Таким образом, разница между обоими этими словами оказывается чисто психологической. Они приводят к одному и тому же результату, но при помощи разных процессов мысли. Так точно мы при помощи двух разных намеков догадываемся об одной и той же вещи, но путь догадки будет всякий раз отличным. Потебня формулирует это, когда говорит: «Внутренняя форма каждого из этих слов иначе направляет мысль…» (93, с. 146).

Те же самые три элемента, которые мы различаем в слове, эти психологи находят и в каждом произведении искусства, утверждая, следовательно, что и психологические процессы восприятия и творчества художественного произведения совпадают с такими же процессами при восприятии и творчестве отдельного слова. "Те же стихии, – говорит Потебня, – и в произведении искусства, и не трудно будет найти их, если будем рассуждать таким образом: «Это – мраморная статуя (внешняя форма) женщины с мечом и весами (внутренняя форма), представляющая правосудие (содержание)». Окажется, что в произведении искусства образ относится к содержанию, как в слове представление к чувственному образу или понятию{16}. Вместо «содержание» художественного произведения можем употребить более обыкновенное выражение, именно «идея» (93, с. 146).

Таким образом, механизм психологических процессов, соответствующих произведению искусства, намечается из этой аналогии, причем устанавливается, что символичность или образность слова равняется его поэтичности, то есть основой художественного переживания становится образность, а общим его характером – обычные свойства интеллектуального и познавательного процесса. Ребенок, впервые увидевший стеклянный шар, назвал его арбузиком, объясняя новое и неизвестное для него впечатление шара при помощи прежнего и известного представления об арбузе. Прежнее представление «арбузик» помогло ребенку апперципировать и новое. «Шекспир создал образ Отелло, – говорит Овсянико-Куликовский, – для апперцепции идеи ревности, подобно тому, как ребенок вспомнил и сказал: „арбузик“ для апперцепции шара… „Стеклянный шар – да это арбузик“, – сказал ребенок. „Ревность – да это Отелло“, – сказал Шекспир. Ребенок – худо ли, хорошо ли – объяснил самому себе шар. Шекспир отлично объяснил ревность сначала самому себе, а потом уже – всему человечеству» (80, с. 18-20).

Таким образом, оказывается, что поэзия или искусство есть особый способ мышления{17}, который, в конце концов, приводит к тому же самому, к чему приводит и научное познание (объяснение ревности у Шекспира), но только другим путем. Искусство отличается от науки только своим методом, то есть способом переживания, то есть психологически. "Поэзия, как и проза, – говорит Потебня, – есть, прежде всего и главным образом, «известный способ мышления и познания…» (91, с. 97). «Без образа нет искусства, в частности поэзии» (91, с. 83).

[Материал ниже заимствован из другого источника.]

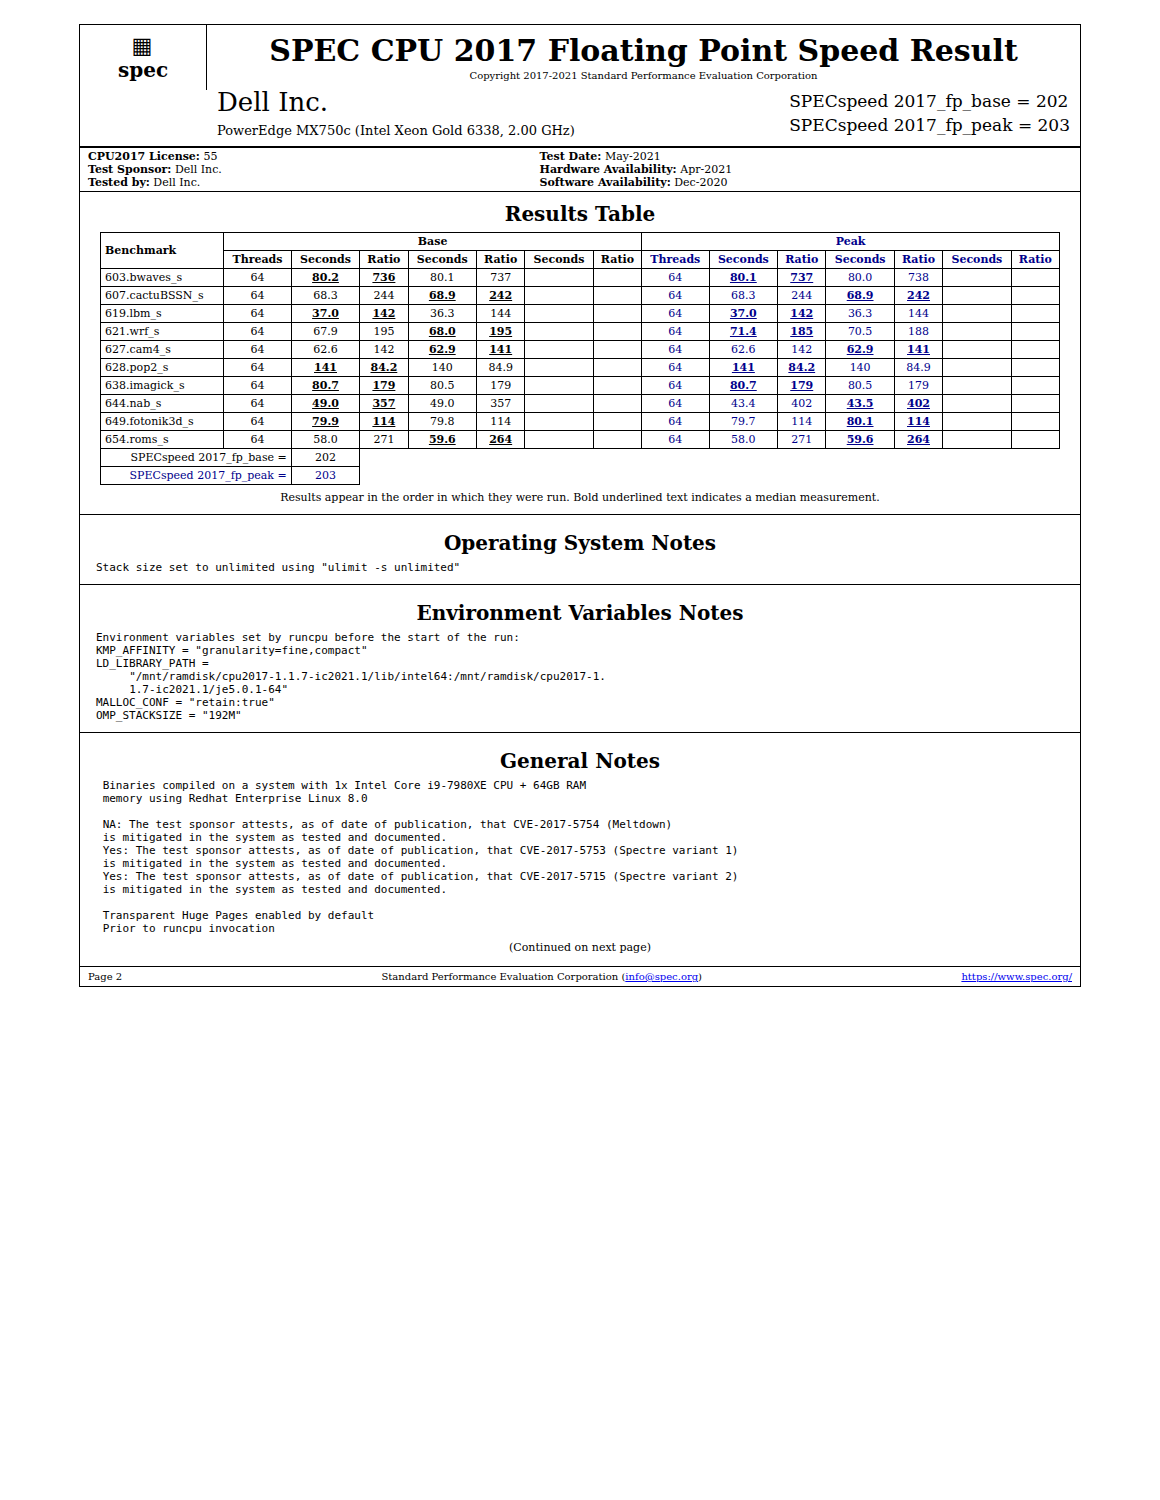▦
spec
SPEC CPU 2017 Floating Point Speed Result
Copyright 2017-2021 Standard Performance Evaluation Corporation
SPECspeed 2017_fp_base = 202
SPECspeed 2017_fp_peak = 203
Dell Inc.
PowerEdge MX750c (Intel Xeon Gold 6338, 2.00 GHz)
CPU2017 License: 55
Test Sponsor: Dell Inc.
Tested by: Dell Inc.
Test Date: May-2021
Hardware Availability: Apr-2021
Software Availability: Dec-2020
Results Table
| Benchmark | Base | Peak |
| --- | --- | --- |
| Threads | Seconds | Ratio | Seconds | Ratio | Seconds | Ratio | Threads | Seconds | Ratio | Seconds | Ratio | Seconds | Ratio |
| 603.bwaves_s | 64 | 80.2 | 736 | 80.1 | 737 | | | 64 | 80.1 | 737 | 80.0 | 738 | | |
| 607.cactuBSSN_s | 64 | 68.3 | 244 | 68.9 | 242 | | | 64 | 68.3 | 244 | 68.9 | 242 | | |
| 619.lbm_s | 64 | 37.0 | 142 | 36.3 | 144 | | | 64 | 37.0 | 142 | 36.3 | 144 | | |
| 621.wrf_s | 64 | 67.9 | 195 | 68.0 | 195 | | | 64 | 71.4 | 185 | 70.5 | 188 | | |
| 627.cam4_s | 64 | 62.6 | 142 | 62.9 | 141 | | | 64 | 62.6 | 142 | 62.9 | 141 | | |
| 628.pop2_s | 64 | 141 | 84.2 | 140 | 84.9 | | | 64 | 141 | 84.2 | 140 | 84.9 | | |
| 638.imagick_s | 64 | 80.7 | 179 | 80.5 | 179 | | | 64 | 80.7 | 179 | 80.5 | 179 | | |
| 644.nab_s | 64 | 49.0 | 357 | 49.0 | 357 | | | 64 | 43.4 | 402 | 43.5 | 402 | | |
| 649.fotonik3d_s | 64 | 79.9 | 114 | 79.8 | 114 | | | 64 | 79.7 | 114 | 80.1 | 114 | | |
| 654.roms_s | 64 | 58.0 | 271 | 59.6 | 264 | | | 64 | 58.0 | 271 | 59.6 | 264 | | |
| SPECspeed 2017_fp_base = | 202 | |
| SPECspeed 2017_fp_peak = | 203 | |
Results appear in the order in which they were run. Bold underlined text indicates a median measurement.
Operating System Notes
Stack size set to unlimited using "ulimit -s unlimited"
Environment Variables Notes
Environment variables set by runcpu before the start of the run:
KMP_AFFINITY = "granularity=fine,compact"
LD_LIBRARY_PATH =
     "/mnt/ramdisk/cpu2017-1.1.7-ic2021.1/lib/intel64:/mnt/ramdisk/cpu2017-1.
     1.7-ic2021.1/je5.0.1-64"
MALLOC_CONF = "retain:true"
OMP_STACKSIZE = "192M"
General Notes
 Binaries compiled on a system with 1x Intel Core i9-7980XE CPU + 64GB RAM
 memory using Redhat Enterprise Linux 8.0

 NA: The test sponsor attests, as of date of publication, that CVE-2017-5754 (Meltdown)
 is mitigated in the system as tested and documented.
 Yes: The test sponsor attests, as of date of publication, that CVE-2017-5753 (Spectre variant 1)
 is mitigated in the system as tested and documented.
 Yes: The test sponsor attests, as of date of publication, that CVE-2017-5715 (Spectre variant 2)
 is mitigated in the system as tested and documented.

 Transparent Huge Pages enabled by default
 Prior to runcpu invocation
(Continued on next page)
Page 2
Standard Performance Evaluation Corporation (info@spec.org)
https://www.spec.org/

Чтобы до конца формулировать взгляд этой теории на процесс художественного понимания, следует указать, что всякое художественное произведение с этой точки зрения может применяться в качестве сказуемого к новым, непознанным явлениям или идеям и апперципировать их, подобно тому как образ в слове помогает апперципировать новое значение. То, чего мы не в состоянии понять прямо, мы можем понять окольным путем, путем иносказания, и все психологическое действие художественного произведения без остатка может быть сведено на эту окольность пути.

«В современном русском слове „мышь“, – говорит Овсянико-Куликовский, – мысль идет к цели, то есть к обозначению понятия, прямым путем и делает один шаг; в санскритском „муш“ она шла как бы окольным путем, сперва в направлении к значению „вор“, а оттуда уже к значению „мышь“, и, таким образом, делала два шага. Это движение сравнительно с первым, прямолинейным, представляется более ритмическим… В психологии языка, то есть в мышлении фактическом, реальном (а не формально логическом), вся суть не в том, что сказано, что подумано, а в том, как сказано, как подумано, каким образом представлено известное содержание» (80, с. 26, 28). Таким образом, совершенно ясно, что мы имеем дело здесь с чисто интеллектуальной теорией. Искусство требует только работы ума, работы мысли, все остальное есть случайное и побочное явление в психологии искусства. «Искусство есть известная работа мысли» (80, с. 63), – формулирует Овсянико-Куликовский. То же обстоятельство, что искусство сопровождается известным и очень важным волнением, как в процессе творчества, так и в процессе восприятия, объясняется этими авторами как явление случайное и не заложенное в самом процессе. Оно возникает как награда за труд, потому что образ, необходимый для понимания известной идеи, сказуемое к этой идее «дано мне заранее художником, оно было даровое» (8, с. 36). И вот это даровое ощущение относительной легкости, паразитического удовольствия от бесплатного использования чужого труда и есть источник художественного наслаждения. Грубо говоря, Шекспир потрудился за нас, отыскивая к идее ревности соответствующий ей образ Отелло. Все наслаждение, которое мы испытываем, читая Отелло, без остатка сводится к приятному пользованию чужим трудом и к даровому употреблению чужого творческого труда. Чрезвычайно интересно отметить, что этот односторонний интеллектуализм системы совершенно открыто признают и все виднейшие представители этой школы. Так, Горнфельд прямо говорит, что определение искусства как познания «захватывает одну лишь сторону художественного процесса» (35, с. 9). Он же указывает на то, что при таком понимании психологии искусства стирается грань между процессом научного и художественного познания, что в этом отношении «великие научные истины сходны с художественными образами» и что, следовательно, «данное определение поэзии нуждается в более тонкой differentia specifica, найти которую не так легко» (35, с. 8).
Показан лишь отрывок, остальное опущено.